Теперь, кажется, пришлось пережить почти всё — тюрьму, суд, общественное заплевание, обречение и требование смерти под якобы народные аплодисменты... людскую неблагодарность, продажность, непостоянство... страдания достигли своего апогея, но увеличилось и утешение. Я радостен и спокоен, как и всегда. Христос — наша жизнь, свет, покой. С Ним всегда и везде хорошо.
За судьбу Церкви Божией я не боюсь — веры надо больше... больше её надо иметь нам, пастырям. Забыть свою самонадеянность, ум, учёность и дать место благодати Божией. Не люди спасают Церковь, а Христос. Нам ли, христианам, да ещё иереям, не проявить мужество — даже до смерти, — если есть хоть сколько-нибудь веры во Христа, в жизнь будущего века».
Это человек перед смертью писал.
О. Анатолий
— Потому, что он стоял на пороге Вечности, и, как искренне верующий и любящий Христа человек, он не просто не сомневался, он видел всю картину, которую ему Господь открыл — Промысла Своего.
Он, ведь — шёл на это. Он, ведь, свою жизнь посвятил Богу. Он принял монашеский сан, он стал митрополитом, и он всегда... судя по его словам прощальным... он всегда видел именно эту перспективу — перспективу Вечности.
Собственно, с чего мы начинали... Почему молодой семинарист ходил в эти ночлежные дома, в которых — совершенно неприглядно, неприятно и... даже можно сказать... противно находиться. Почему он шёл туда? Он шёл — к человеку, он шёл за погибшей овцой. То есть, он следовал Христу не просто чтением Евангелия и утренних-вечерних молитв, а он — в жизнь это претворял.
Как и Игнатий Брянчанинов об этом говорит — что читал... «читать Евангелие жизнью» — замечательная фраза, я уже её произносил, и, вот, хочется её повторить — потому, что это то, что владыка Вениамин осуществил. И тот венец, который Господь его сподобил получить — это наивысшая заслуга. То есть, владыка Вениамин — был способен на это. И его последние, прощальные слова свидетельствуют о нём, как о, действительно, святом человеке. То есть, он прославлен Церковью во святых, и это не просто дань его страданиям, а это, действительно, констатация факта — он, при жизни, уже абсолютно дышит Вечностью.

**Описание задания**
Продолжите, пожалуйста, приведённый выше текст о владыке Вениамине, начиная после его последнего предложения.

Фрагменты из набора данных
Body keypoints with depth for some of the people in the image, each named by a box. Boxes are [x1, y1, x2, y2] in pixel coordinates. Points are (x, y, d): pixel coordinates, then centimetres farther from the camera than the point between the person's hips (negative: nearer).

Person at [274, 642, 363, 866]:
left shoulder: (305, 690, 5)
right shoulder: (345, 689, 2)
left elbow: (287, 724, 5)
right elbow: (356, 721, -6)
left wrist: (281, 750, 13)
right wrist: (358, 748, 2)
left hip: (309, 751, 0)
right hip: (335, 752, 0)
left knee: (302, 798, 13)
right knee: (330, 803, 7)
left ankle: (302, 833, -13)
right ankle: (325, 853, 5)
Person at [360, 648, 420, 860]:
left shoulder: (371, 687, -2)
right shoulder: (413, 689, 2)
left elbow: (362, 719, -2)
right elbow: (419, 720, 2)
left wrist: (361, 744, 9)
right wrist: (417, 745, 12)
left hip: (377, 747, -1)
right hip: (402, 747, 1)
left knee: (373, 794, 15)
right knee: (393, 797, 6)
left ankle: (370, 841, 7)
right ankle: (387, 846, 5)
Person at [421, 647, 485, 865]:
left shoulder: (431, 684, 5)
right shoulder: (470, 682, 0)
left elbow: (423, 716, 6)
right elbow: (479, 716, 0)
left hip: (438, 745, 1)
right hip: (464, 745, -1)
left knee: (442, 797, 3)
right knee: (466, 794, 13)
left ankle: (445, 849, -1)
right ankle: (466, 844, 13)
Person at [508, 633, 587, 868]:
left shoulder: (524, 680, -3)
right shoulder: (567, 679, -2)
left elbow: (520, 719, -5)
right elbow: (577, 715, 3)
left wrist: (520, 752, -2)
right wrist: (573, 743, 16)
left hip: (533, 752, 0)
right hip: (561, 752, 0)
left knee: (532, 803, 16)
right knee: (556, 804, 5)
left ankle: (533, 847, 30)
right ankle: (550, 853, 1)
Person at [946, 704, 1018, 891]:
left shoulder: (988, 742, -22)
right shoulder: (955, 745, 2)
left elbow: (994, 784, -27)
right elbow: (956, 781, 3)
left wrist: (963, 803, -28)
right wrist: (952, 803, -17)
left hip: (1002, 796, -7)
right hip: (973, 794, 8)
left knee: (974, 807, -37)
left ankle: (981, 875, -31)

**Ответ**
М. Борисова
— Но, что касается прославления его страданий... Ведь, мы читаем жития древних мучеников, описания их мученических актов... и... нас оторопь берёт. Нам кажется, что это, вот, уже, всё-таки, агиография — это легендарность, это, всё-таки, предание... мы не в силах представить себе, как это возможно и почему. Но, ведь, эта формулировка — то, что назвал владыка Вениамин «счастливый страдалец» — она же не только у него.
Воспоминания святителя Луки Войно-Ясенецкого так даже и называются — «Я полюбил страдание».
О. Анатолий
— Да.
М. Борисова
— Вот... я говорю, сидя на удобном стуле, представить себе, что страдания можно полюбить... очень трудно...
О. Анатолий
— Не просто представить, что их можно полюбить, а нам сейчас в вину это все ставят — в современном обществе, особенно — что, вот, вы, христиане — вы хотите страдать, вам всем надо страдать, у вас всё так плохо!
Да, дело не в том, что плохо... и об этом говорят все те, кто по-настоящему страдали — и владыка Вениамин, и владыка Лука, и множество перечислять можно. Почему? Потому, что это страдание — не во имя страданий, это не образ... такой... психологической деструкции, а это осознанное следование Христу.
То есть, это не страдания ради страданий, а это — подвиг за Христа, на который владыка Вениамин шёл осознанно совершенно. И — множество священномучеников, мучеников и исповедников Российских.
М. Борисова
— Священник Анатолий Правдолюбов, клирик храма святителя Иова, патриарха Московского и всея Руси, проводит с нами сегодня этот светлый вечер.
Мы вспоминаем священномученика Вениамина Петроградского.
Ну, вот, собственно, итог. Было арестовано 86 человек по этому придуманному делу. Были осуждены — 9 из них. И, реально, приговор, в ночь с 12 на 13 августа, был совершён над владыкой Вениамином, архимандритом Сергием Шеиным и мирянами Юрием Новицким и Иваном Ковшаровым.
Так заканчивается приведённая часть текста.